# Anyone have a 1024 Pro from around 2005?



## Yard Man (Feb 28, 2015)

I am picking up a 2005 1024 Pro on Wednesday. I was wondering if anyone here has one and if they have had good luck with it.


----------



## RedOctobyr (Mar 2, 2014)

You know about mine, ~2000-2001. I've had good luck with it so far, yes. 

My in-laws have one that is the same generation as yours (I don't know the year), it has also worked well for them.


----------



## hirise5190 (Jul 5, 2019)

RedOctobyr said:


> You know about mine, ~2000-2001. I've had good luck with it so far, yes.
> 
> My in-laws have one that is the same generation as yours (I don't know the year), it has also worked well for them.

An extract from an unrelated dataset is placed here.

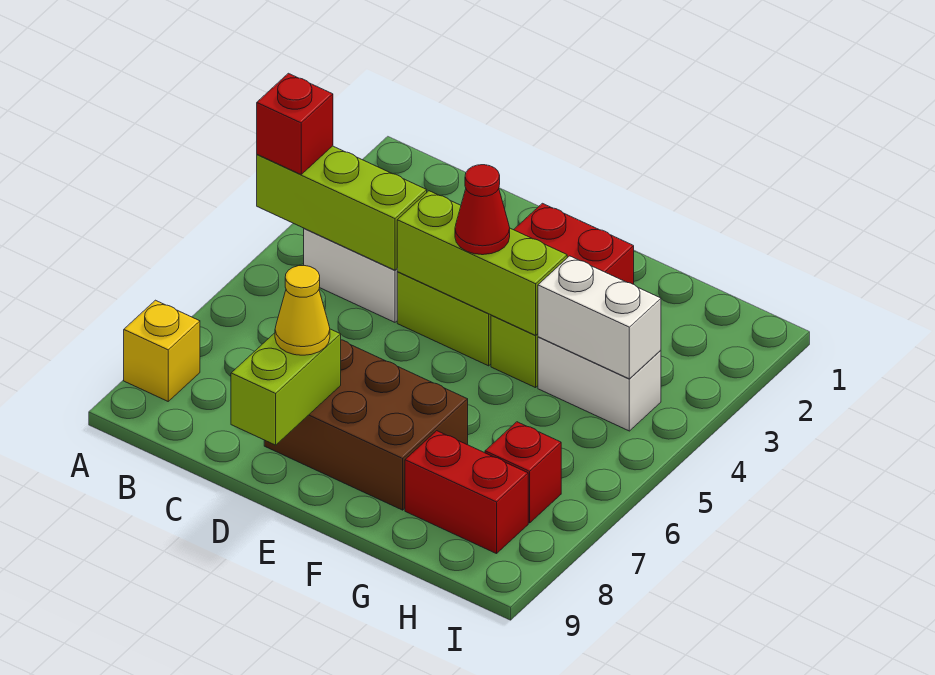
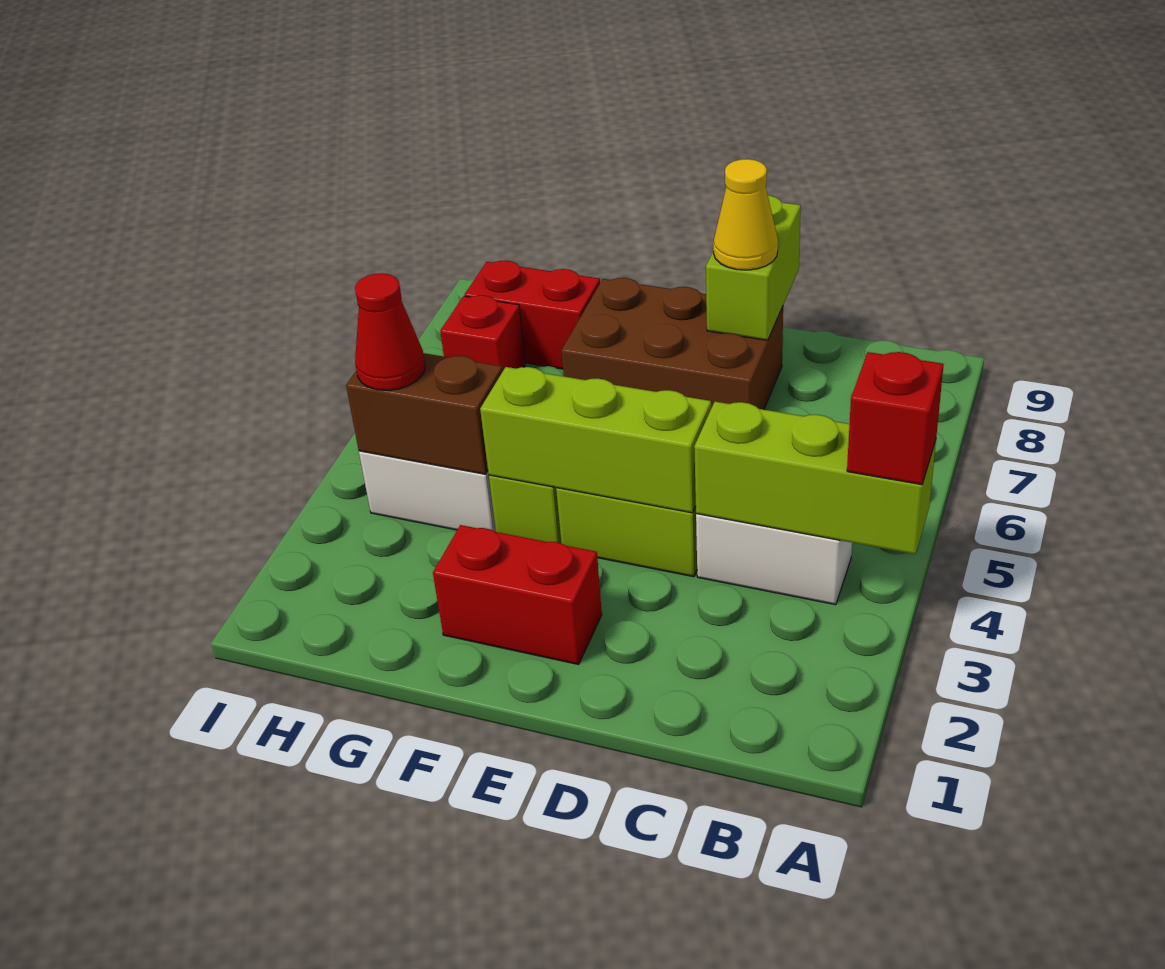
yellow 1x1 brick [124,300,200,401] -> none
red 1x1 cone [455,165,510,255] -> red 1x1 cone moved to [355,273,425,391]
white 1x2 brick [538,256,661,379] -> brown 1x2 brick [346,353,503,474]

I'm actually looking to buy a 2001 Ariens Pro 1024. I know the brand is great, but that's about where my knowledge ends. Is it worth buying a +/- 20 yr old machine? I'd be buying it from a friend, and based on the pictures it looks to be in great shape. Most likely always stored in a garage.


----------



## RedOctobyr (Mar 2, 2014)

If it's in good condition, I think that's the most important part. Mine has been a workhorse for the last ~6 years. It's never left me shoveling, though I keep spare shear pins, and a set of belts, on-hand in case of trouble. That's a good idea for any machine, IMO, even a recent one. The middle of a blizzard isn't the time to realize that you don't have a spare belt. 

It's performed well, good power, and it's pretty easy to handle, with the differential, and the modest bucket width. Lots of people like the older Ariens too, 80's & 90's, or even the extra-classic ones from the 60's. If it's in good condition, I don't think being 20 years old is a concern. I'd rather have my old-enough-to-vote machine than many of the new big-box-store blowers.


----------



## cranman (Jan 23, 2016)

Condition is way more important then age...actually I like the older stuff better....the 924 series in my mind is the apex of the Arien ....


----------